## PROVIDED TEXT
"We're all mad here."
- the Cheshire Cat in Alice in Wonderland by Lewis Carroll
About Veronika Decides to Die by Paulo Coehlo: Twenty-four-year-old Veronika seems to have everything -- youth and beauty, boyfriends and a loving family, a fulfilling job. But something is missing in her life. So, one cold November morning Veronika decides to die. She takes a handful of sleeping pills expecting never to wake up. But she does -- at a mental hospital where she is told that she has only days to live.
This poignant international bestseller by the author of The Alchemist takes readers on a quest to find meaning in a culture overshadowed by angst, soulless routine, and pervasive conformity. Based on events in Coelho's own life, Veronika Decides to Die questions the meaning of madness and celebrates individuals who do not fit into patterns society considers to be normal. Bold and illuminating, it is a dazzling portrait of a young woman at the crossroads of despair and liberation, and a poetic, exuberant appreciation of each day as a renewed opportunity.
My two centsPaulo Coehlo is one of those authors many wax poetic. I haven't read his popular The Alchemist so I have no preconceptions about him or his writing. However, the blurb and the intro for this book carries some heavy heavy realities of Coehlo's personal struggle with depression and suicide, so I started this book warier than usual (semi-autobiographies are often tough to read).

## DATA PROVIDED
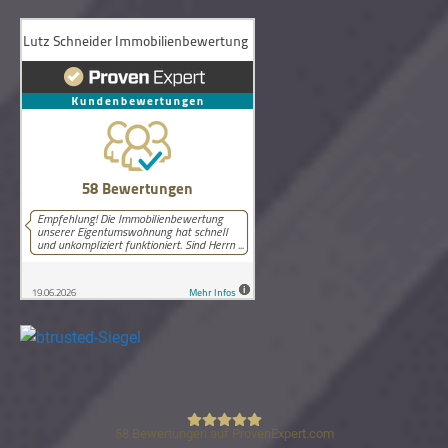
58
Bewertungen auf ProvenExpert.com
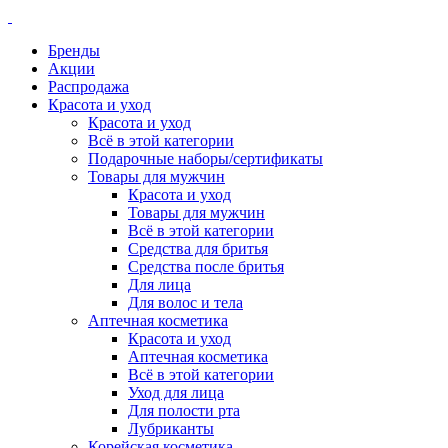
Бренды
Акции
Распродажа
Красота и уход
Красота и уход
Всё в этой категории
Подарочные наборы/сертификаты
Товары для мужчин
Красота и уход
Товары для мужчин
Всё в этой категории
Средства для бритья
Средства после бритья
Для лица
Для волос и тела
Аптечная косметика
Красота и уход
Аптечная косметика
Всё в этой категории
Уход для лица
Для полости рта
Лубриканты
Корейская косметика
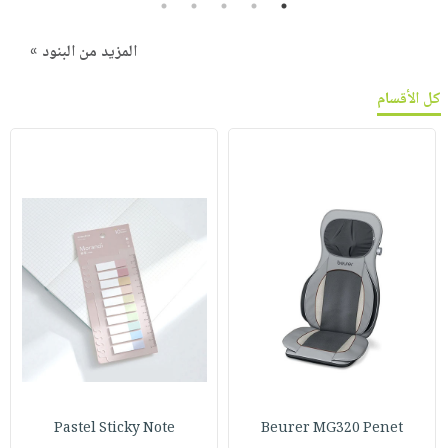
5
4
3
2
1
المزيد من البنود »
كل الأقسام
Pastel Sticky Note
Beurer MG320 Penet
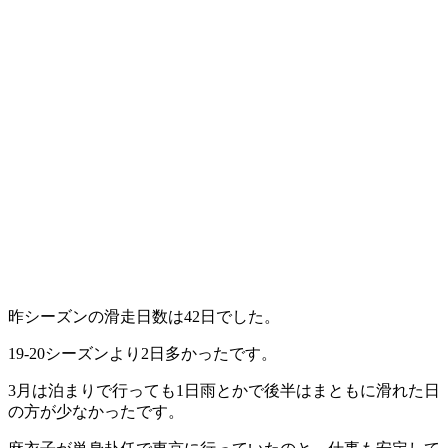
昨シーズンの滑走日数は42日でした。
19-20シーズンより2日多かったです。
3月は泊まりで行っても1日雨とかで後半はまともに滑れた日
の方が少なかったです。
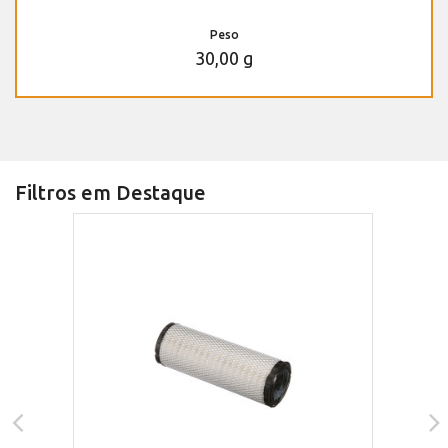
Peso
30,00 g
Filtros em Destaque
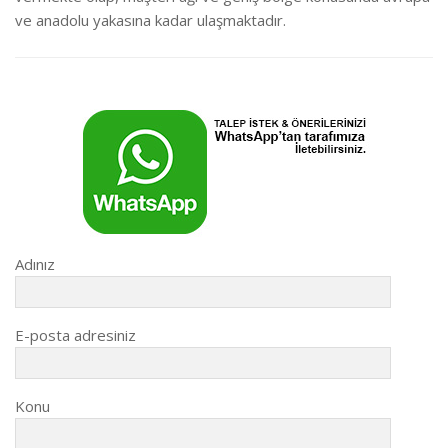
ve anadolu yakasına kadar ulaşmaktadır.
Adınız
E-posta adresiniz
Konu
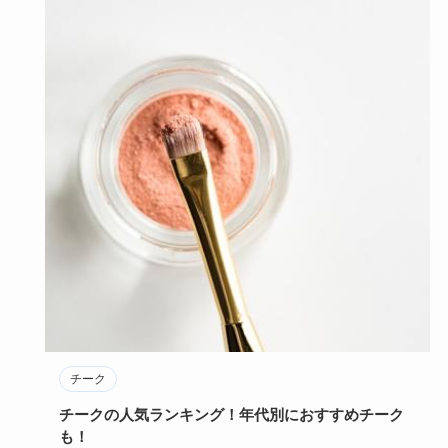
チーク
チークの人気ランキング！年代別におすすめチーク
も！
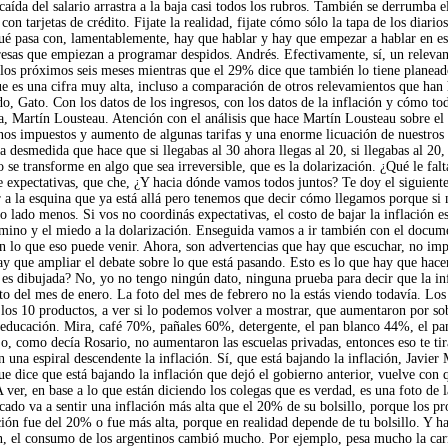
aída del salario arrastra a la baja casi todos los rubros. También se derrumba e
tarjetas de crédito. Fijate la realidad, fijate cómo sólo la tapa de los diarios 
é pasa con, lamentablemente, hay que hablar y hay que empezar a hablar en es
esas que empiezan a programar despidos. Andrés. Efectivamente, sí, un releva
n los próximos seis meses mientras que el 29% dice que también lo tiene planead
e es una cifra muy alta, incluso a comparación de otros relevamientos que han
do, Gato. Con los datos de los ingresos, con los datos de la inflación y cómo t
a, Martín Lousteau. Atención con el análisis que hace Martín Lousteau sobre el
os impuestos y aumento de algunas tarifas y una enorme licuación de nuestros in
desmedida que hace que si llegabas al 30 ahora llegas al 20, si llegabas al 20, 
transforme en algo que sea irreversible, que es la dolarización. ¿Qué le falta 
de expectativas, que che, ¿Y hacia dónde vamos todos juntos? Te doy el siguiente
a la esquina que ya está allá pero tenemos que decir cómo llegamos porque si no
tro lado menos. Si vos no coordinás expectativas, el costo de bajar la inflación 
camino y el miedo a la dolarización. Enseguida vamos a ir también con el docume
n lo que eso puede venir. Ahora, son advertencias que hay que escuchar, no impo
ay que ampliar el debate sobre lo que está pasando. Esto es lo que hay que hace
 es dibujada? No, yo no tengo ningún dato, ninguna prueba para decir que la in
to del mes de enero. La foto del mes de febrero no la estás viendo todavía. Los 
os 10 productos, a ver si lo podemos volver a mostrar, que aumentaron por sobr
educación. Mira, café 70%, pañales 60%, detergente, el pan blanco 44%, el pan
ajo, como decía Rosario, no aumentaron las escuelas privadas, entonces eso te t
una espiral descendente la inflación. Sí, que está bajando la inflación, Javier 
 dice que está bajando la inflación que dejó el gobierno anterior, vuelve con 
er, en base a lo que están diciendo los colegas que es verdad, es una foto de l
cado va a sentir una inflación más alta que el 20% de su bolsillo, porque los
ación fue del 20% o fue más alta, porque en realidad depende de tu bolsillo. Y h
, el consumo de los argentinos cambió mucho. Por ejemplo, pesa mucho la ca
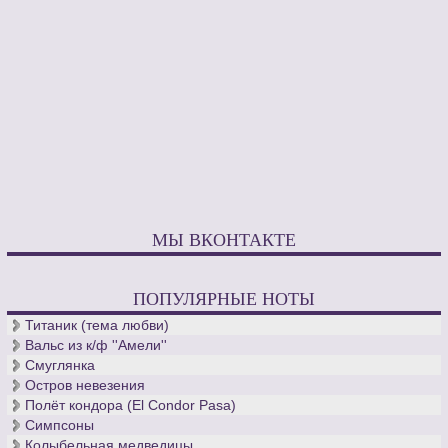
МЫ ВКОНТАКТЕ
ПОПУЛЯРНЫЕ НОТЫ
Титаник (тема любви)
Вальс из к/ф ''Амели''
Смуглянка
Остров невезения
Полёт кондора (El Condor Pasa)
Симпсоны
Колыбельная медведицы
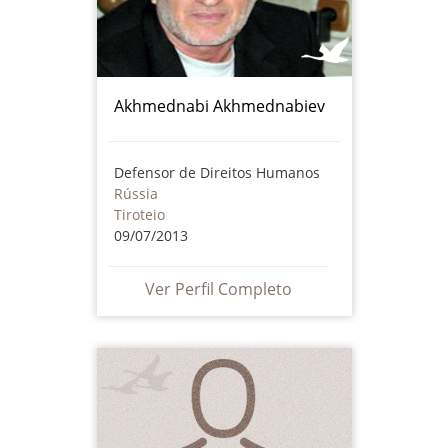
Akhmednabi Akhmednabiev
Defensor de Direitos Humanos
Rússia
Tiroteio
09/07/2013
Ver Perfil Completo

## WORK INSTRUCTIONS
(A) In the post about Veronika Decides to Die, reproduce the passage from "My two centsPaulo" up to and including "tough to read).".
(B) According to the post about Veronika Decides to Die, where does Veronika wake up after taking the sleeping pills?
(C) Can you translate this sentence from the post about Veronika Decides to Die into Spanish: "She takes a handful of sleeping pills expecting never to wake up."

## ANSWERS GIVEN
(A)
My two centsPaulo Coehlo is one of those authors many wax poetic. I haven't read his popular The Alchemist so I have no preconceptions about him or his writing. However, the blurb and the intro for this book carries some heavy heavy realities of Coehlo's personal struggle with depression and suicide, so I started this book warier than usual (semi-autobiographies are often tough to read).

(B) At a mental hospital.

(C) Toma un puñado de pastillas para dormir esperando no despertar nunca.